**Goal of the exercise**. Lines from the line with "line: (886, 1257) -> (1060, 1852), added" to the line with "line: (64, 155)" in the entries below, and only those, must be output exactly, with both ends included.

**Supplied data**.
——————

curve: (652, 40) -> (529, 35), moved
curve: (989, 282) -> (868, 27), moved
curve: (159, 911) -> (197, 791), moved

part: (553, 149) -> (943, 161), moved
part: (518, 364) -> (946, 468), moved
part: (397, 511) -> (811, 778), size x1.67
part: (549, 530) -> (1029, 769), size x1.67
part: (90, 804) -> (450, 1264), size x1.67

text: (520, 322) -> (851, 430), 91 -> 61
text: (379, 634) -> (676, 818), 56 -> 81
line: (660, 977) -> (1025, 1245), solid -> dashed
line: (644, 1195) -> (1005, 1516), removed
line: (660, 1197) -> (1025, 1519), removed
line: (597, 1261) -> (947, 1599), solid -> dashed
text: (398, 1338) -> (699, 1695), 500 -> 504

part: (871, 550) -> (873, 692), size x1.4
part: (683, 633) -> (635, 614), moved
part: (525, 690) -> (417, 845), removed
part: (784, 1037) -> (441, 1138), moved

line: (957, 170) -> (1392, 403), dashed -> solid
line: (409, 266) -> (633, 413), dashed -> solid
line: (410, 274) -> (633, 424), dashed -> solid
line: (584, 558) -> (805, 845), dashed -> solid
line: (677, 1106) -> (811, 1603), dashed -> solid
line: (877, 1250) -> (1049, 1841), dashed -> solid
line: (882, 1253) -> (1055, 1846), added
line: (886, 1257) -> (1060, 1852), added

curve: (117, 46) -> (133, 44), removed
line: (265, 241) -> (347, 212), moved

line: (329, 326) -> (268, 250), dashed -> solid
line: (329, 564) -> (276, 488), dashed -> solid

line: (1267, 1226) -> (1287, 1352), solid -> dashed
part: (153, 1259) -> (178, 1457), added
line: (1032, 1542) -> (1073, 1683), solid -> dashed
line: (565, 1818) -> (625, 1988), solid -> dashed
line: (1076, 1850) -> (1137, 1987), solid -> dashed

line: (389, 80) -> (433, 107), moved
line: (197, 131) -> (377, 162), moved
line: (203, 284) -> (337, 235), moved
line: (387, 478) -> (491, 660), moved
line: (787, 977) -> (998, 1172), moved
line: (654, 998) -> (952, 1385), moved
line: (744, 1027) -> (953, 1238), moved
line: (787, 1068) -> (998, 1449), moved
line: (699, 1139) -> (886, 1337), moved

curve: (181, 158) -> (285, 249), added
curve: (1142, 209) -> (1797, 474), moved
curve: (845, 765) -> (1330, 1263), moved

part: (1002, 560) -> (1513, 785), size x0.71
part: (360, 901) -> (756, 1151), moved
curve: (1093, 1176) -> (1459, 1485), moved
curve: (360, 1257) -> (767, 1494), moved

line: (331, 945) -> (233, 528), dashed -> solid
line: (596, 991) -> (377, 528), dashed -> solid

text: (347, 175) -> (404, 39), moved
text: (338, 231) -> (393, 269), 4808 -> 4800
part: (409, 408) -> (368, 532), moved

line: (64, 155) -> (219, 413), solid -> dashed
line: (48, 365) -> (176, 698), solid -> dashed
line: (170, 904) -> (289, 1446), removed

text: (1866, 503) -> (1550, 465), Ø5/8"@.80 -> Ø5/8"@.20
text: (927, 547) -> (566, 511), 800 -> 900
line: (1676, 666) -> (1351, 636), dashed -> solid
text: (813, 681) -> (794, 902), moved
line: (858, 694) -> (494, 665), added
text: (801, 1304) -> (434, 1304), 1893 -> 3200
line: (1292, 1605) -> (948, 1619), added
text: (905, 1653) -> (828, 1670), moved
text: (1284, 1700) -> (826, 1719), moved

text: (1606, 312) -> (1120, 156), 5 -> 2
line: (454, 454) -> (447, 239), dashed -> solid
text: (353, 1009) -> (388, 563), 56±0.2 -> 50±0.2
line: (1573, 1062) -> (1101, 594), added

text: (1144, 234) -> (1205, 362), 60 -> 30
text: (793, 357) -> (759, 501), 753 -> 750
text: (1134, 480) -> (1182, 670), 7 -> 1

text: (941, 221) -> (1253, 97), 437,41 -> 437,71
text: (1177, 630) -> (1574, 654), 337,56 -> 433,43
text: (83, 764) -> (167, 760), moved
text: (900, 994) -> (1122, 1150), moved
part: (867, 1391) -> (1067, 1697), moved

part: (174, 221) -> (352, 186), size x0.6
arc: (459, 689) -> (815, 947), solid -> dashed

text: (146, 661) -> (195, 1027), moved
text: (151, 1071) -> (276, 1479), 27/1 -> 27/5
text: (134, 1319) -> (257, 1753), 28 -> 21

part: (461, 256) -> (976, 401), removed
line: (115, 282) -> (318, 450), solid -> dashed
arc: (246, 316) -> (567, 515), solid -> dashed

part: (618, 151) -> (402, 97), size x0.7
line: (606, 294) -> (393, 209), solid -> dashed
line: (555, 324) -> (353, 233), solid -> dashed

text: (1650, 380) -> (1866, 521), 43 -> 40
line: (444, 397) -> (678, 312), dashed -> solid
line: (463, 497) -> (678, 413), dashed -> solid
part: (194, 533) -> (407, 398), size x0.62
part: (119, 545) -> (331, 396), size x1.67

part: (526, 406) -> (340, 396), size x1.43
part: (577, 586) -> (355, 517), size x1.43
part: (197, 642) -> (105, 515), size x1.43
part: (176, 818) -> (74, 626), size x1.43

——————

**Response area**.
line: (886, 1257) -> (1060, 1852), added

curve: (117, 46) -> (133, 44), removed
line: (265, 241) -> (347, 212), moved

line: (329, 326) -> (268, 250), dashed -> solid
line: (329, 564) -> (276, 488), dashed -> solid

line: (1267, 1226) -> (1287, 1352), solid -> dashed
part: (153, 1259) -> (178, 1457), added
line: (1032, 1542) -> (1073, 1683), solid -> dashed
line: (565, 1818) -> (625, 1988), solid -> dashed
line: (1076, 1850) -> (1137, 1987), solid -> dashed

line: (389, 80) -> (433, 107), moved
line: (197, 131) -> (377, 162), moved
line: (203, 284) -> (337, 235), moved
line: (387, 478) -> (491, 660), moved
line: (787, 977) -> (998, 1172), moved
line: (654, 998) -> (952, 1385), moved
line: (744, 1027) -> (953, 1238), moved
line: (787, 1068) -> (998, 1449), moved
line: (699, 1139) -> (886, 1337), moved

curve: (181, 158) -> (285, 249), added
curve: (1142, 209) -> (1797, 474), moved
curve: (845, 765) -> (1330, 1263), moved

part: (1002, 560) -> (1513, 785), size x0.71
part: (360, 901) -> (756, 1151), moved
curve: (1093, 1176) -> (1459, 1485), moved
curve: (360, 1257) -> (767, 1494), moved

line: (331, 945) -> (233, 528), dashed -> solid
line: (596, 991) -> (377, 528), dashed -> solid

text: (347, 175) -> (404, 39), moved
text: (338, 231) -> (393, 269), 4808 -> 4800
part: (409, 408) -> (368, 532), moved

line: (64, 155) -> (219, 413), solid -> dashed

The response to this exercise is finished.